Speed of Application. A primary benefit to investing in a computerized labor standards system is the increased engineering efficiency gained by the speed of application. Computerized systems are most effective when used in conjunction with a standard data approach.This combination speeds the development of standards by enabling engineers to reuse data elements rather than remeasuring work. (See Chap. 5.3 for more information on standard data concepts.)

Standard data concepts can be used when developing standards manually, but the benefits realized are not nearly as great due to the limitations of a physical filing system, as opposed to an electronic one. Field studies indicate that computerized applications are three to five times faster than manual applications, depending on the number of standards being developed.

Using manual methods and filing systems to create, store, and maintain standards can be effective if the total number of standards is small. If the purpose is to create 10 or 20 standards, a manual system is probably the most viable option. However, if the total number of standards required is much larger or method and process changes are expected, a computerized system will be more efficient, both in the up-front development and long-term maintenance of the standards.

Ease of Standards Development. Computerized standards systems allow engineers to
develop standards in a fraction of the time it would take them manually. “Drag and drop”
functionality and advanced database queries allow engineers to find and/or add data elements
much faster than manual systems. User-friendly icons, online help, and useful functions such
as custom report options, consistent filing information, and automatic calculations make using
a computer faster and easier than manual standard-setting procedures.
Manual methods for standards development are very clerical in nature and do not provide
a good mechanism for standards tracking and maintenance.
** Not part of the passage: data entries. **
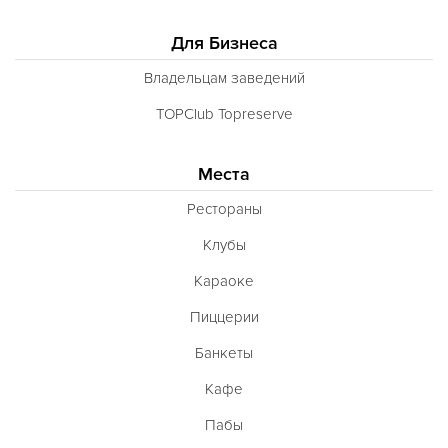
Для Бизнеса
Владельцам заведений
TOPClub Topreserve
Места
Рестораны
Клубы
Караоке
Пиццерии
Банкеты
Кафе
Пабы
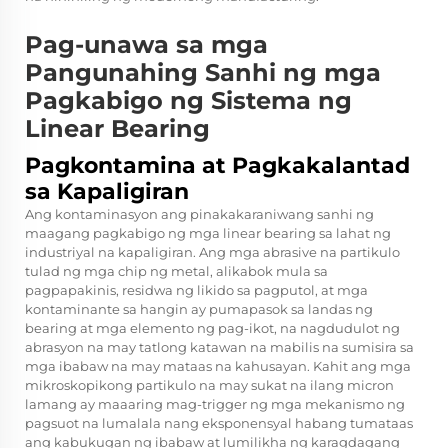
Pag-unawa sa mga
Pangunahing Sanhi ng mga
Pagkabigo ng Sistema ng
Linear Bearing
Pagkontamina at Pagkakalantad
sa Kapaligiran
Ang kontaminasyon ang pinakakaraniwang sanhi ng
maagang pagkabigo ng mga linear bearing sa lahat ng
industriyal na kapaligiran. Ang mga abrasive na partikulo
tulad ng mga chip ng metal, alikabok mula sa
pagpapakinis, residwa ng likido sa pagputol, at mga
kontaminante sa hangin ay pumapasok sa landas ng
bearing at mga elemento ng pag-ikot, na nagdudulot ng
abrasyon na may tatlong katawan na mabilis na sumisira sa
mga ibabaw na may mataas na kahusayan. Kahit ang mga
mikroskopikong partikulo na may sukat na ilang micron
lamang ay maaaring mag-trigger ng mga mekanismo ng
pagsuot na lumalala nang eksponensyal habang tumataas
ang kabukugan ng ibabaw at lumilikha ng karagdagang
Computerized systems eliminate
the clerical aspects by automatically calculating time values, adding allowances, tracking stan-
dards history and performing mass updates.
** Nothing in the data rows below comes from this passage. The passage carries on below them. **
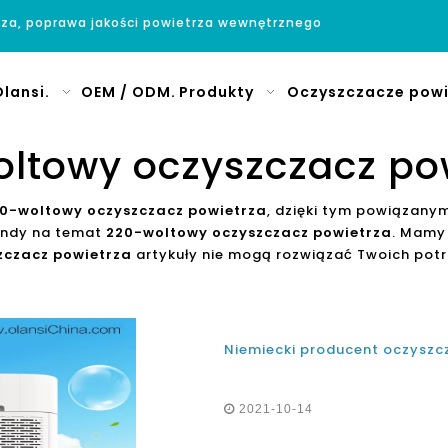
rza, poprawa jakości powietrza wewnętrznego
lansi.
OEM / ODM.
Produkty
Oczyszczacze powi
ltowy oczyszczacz po
0-woltowy oczyszczacz powietrza
, dzięki tym powiązany
endy na temat
220-woltowy oczyszczacz powietrza
. Mamy 
zczacz powietrza
artykuły nie mogą rozwiązać Twoich potr
2021-10-14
Consistency and Accuracy of Standards. The use of computers greatly improves the consistency and accuracy of work measurement and standards development. Computer data entry, automatic calculation of standards, menu-driven drop-down lists, and application rules contained within a system all help applicators develop standards consistently and accurately.

These functions eliminate wasted time spent reworking standards, re-creating lost standards, and searching for data.

When using manual systems, engineers are more likely to make simple arithmetic mistakes and also have a much greater chance of misapplying a work measurement rule. It is very difficult to eliminate these types of errors in a manual system.

Standards Maintenance. One database containing all necessary information is much easier to maintain than paper-based filing systems.The amount of time wasted physically searching, filing, and retrieving will often justify the implementation of a computerized system.Applicators can quickly search the database, determine if a standard exists, and have the ability to use, update, replace, or delete the standard.By correctly identifying and using or revising the existing standard rather than creating a new standard, the applicator saves time, and the system remains easy to maintain and use.The result is a smaller and more manageable set of unique standard data and standards.